Nota a Sentenza Cass. pen. 34466/15 – Annalisa GASPARRE
La persona che, per mezzo del suo avvocato, ha invocato la non imputabilità era riconosciuta colpevole dell’omicidio di tre persone avvenuto in modo molto violento (due uccise a fucilate, una a coltellate).
Consolidata è l’applicazione delle norme rilevanti da parte della giurisprudenza: la malattia mentale rilevante per escludere o ridurre l’imputabilità è quella che dipende da un serio stato patologico che comporti una degenerazione della sfera intellettiva o volitiva dell’agente. In mancanza di patologie cliniche, i disturbi della personalità rilevano solo se «sono in grado di influire sulla capacità di intendere e volere solo quando intervengono con un nesso eziologico nella condotta criminosa».
L’apertura, relativamente recente, alla rilevanza dei disturbi della personalità, o di ogni altro disturbo mentale, è temperata dalla precisazione che tali disturbi sono in grado di influire sulla capacità di intendere e volere solo quando intervengono con un nesso eziologico nella condotta criminosa, per effetto dei quali il reato viene ritenuto causalmente determinato proprio dal disturbo mentale: deve trattarsi di turbe di tale consistenza e gravità da determinare una situazione psichica che impedisca al soggetto di gestire le proprie azioni e faccia sì che non ne percepisca il disvalore oppure di impulsi all’azione, pur riconosciuta come riprovevole, che siano tali da vanificare la capacità di apprezzarne le conseguenze.
L’infermità di cui parla l’art. 88 c.p. è dunque non più limitata alle categorie di inquadramento nosografico tradizionale (schizofrenia, paranoia, depressione maggiore), ma esteso ai disturbi di personalità, nel caso in cui il delitto sia stato influenzato in modo diretto ed immediato da quel particolare disturbo.
In definitiva, mancando uno patologia nosografica e sussistendo un disturbo di personalità, occorre in primo luogo accertare che il disturbo sia così intenso (“di rilevante entità”) da condizionare chi ne è affetto, tanto da ridurlo a vittima incapace di rendersi conto delle proprie azioni.

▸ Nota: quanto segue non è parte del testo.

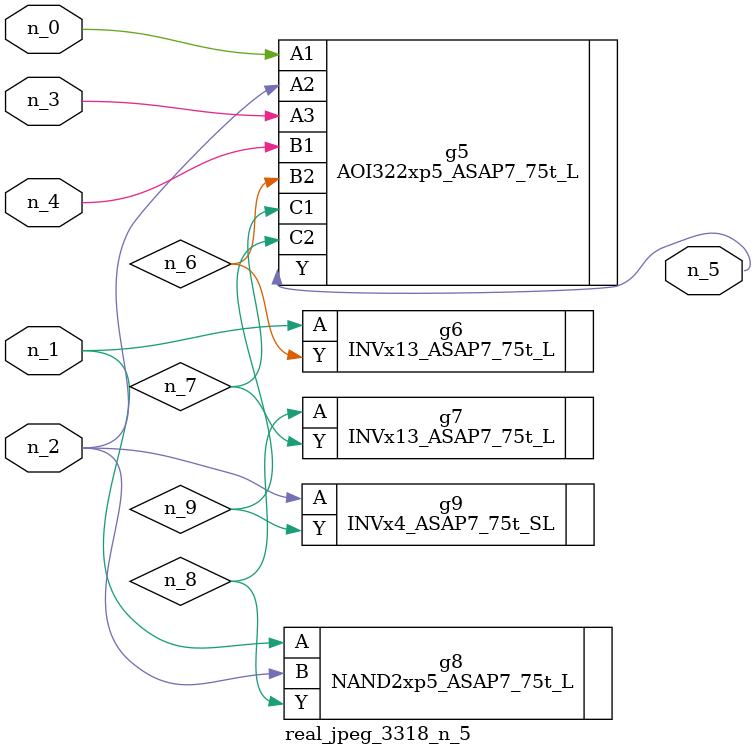
<source format=v>
module real_jpeg_3318_n_5 (n_4, n_0, n_1, n_2, n_3, n_5);

input n_4;
input n_0;
input n_1;
input n_2;
input n_3;

output n_5;

wire n_8;
wire n_6;
wire n_7;
wire n_9;

AOI322xp5_ASAP7_75t_L g5 ( 
.A1(n_0),
.A2(n_2),
.A3(n_3),
.B1(n_4),
.B2(n_6),
.C1(n_7),
.C2(n_9),
.Y(n_5)
);

INVx13_ASAP7_75t_L g6 ( 
.A(n_1),
.Y(n_6)
);

NAND2xp5_ASAP7_75t_L g8 ( 
.A(n_1),
.B(n_2),
.Y(n_8)
);

INVx4_ASAP7_75t_SL g9 ( 
.A(n_2),
.Y(n_9)
);

INVx13_ASAP7_75t_L g7 ( 
.A(n_8),
.Y(n_7)
);


endmodule
</source>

In secondo luogo, occorre verificare il nesso eziologico, cioè se l’azione non si sarebbe compiuta in assenza del disturbo mentale (se l’azione è condizionata dal disturbo).
Nel caso esaminato, i giudici ritengono il disturbo dell’adattamento patito dall’imputato ininfluente rispetto alla lucidità con cui freddava le sue vittime. Per il perito, infatti, la diagnosi era di disturbo dell’adattamento quale modo di essere della persona e quale reazione individuale agli eventi e ai fattori psico-sociali stressanti. Era infatti da escludere che l’uomo fosse affetto da un disturbo bipolare, cioè una sindrome “maniaco-depressiva caratterizzata da gravi alterazioni dell’umore, e quindi delle emozioni, dei pensieri e dei comportamenti, costituente una infermità mentale in senso patologico come tale incidente sull’imputabilità”.

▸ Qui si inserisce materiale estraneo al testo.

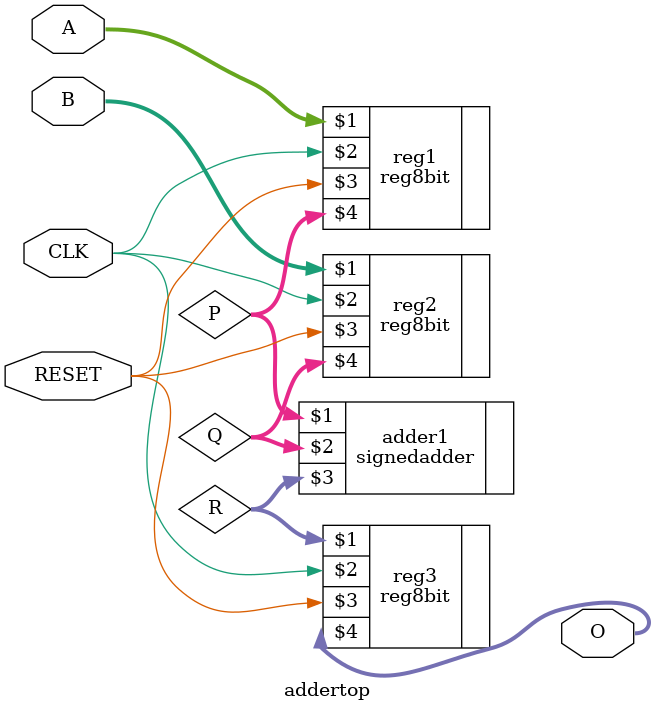
<source format=v>
`timescale 1ns / 1ps


module addertop(O, A, B, CLK, RESET);
  input [7:0]A;
  input [7:0]B;
  output [7:0]O;
  input CLK;
  input RESET;
  
  wire [7:0]P;
  wire [7:0]Q;
  wire [7:0]R;
  
reg8bit reg1(A, CLK, RESET, P);
reg8bit reg2(B, CLK, RESET, Q);
reg8bit reg3(R, CLK, RESET, O);
signedadder adder1(P, Q, R);
endmodule

</source>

Nel caso in esame, per i giudici, il disturbo dell’adattamento non può costituire sintomo di mancante o ridotta capacità di intendere e di volere, specie riguardo ai delitti commessi che sottintendono un grado di illiceità percepibile da chiunque. Inoltre, i giudici – sul piano fenomenologico – evidenziano come le modalità con cui si sono svolti i fatti depongono per una programmata aggressione per eliminare coloro che volevano estromettere l’imputato dall’azienda e non una reazione da “corto circuito”.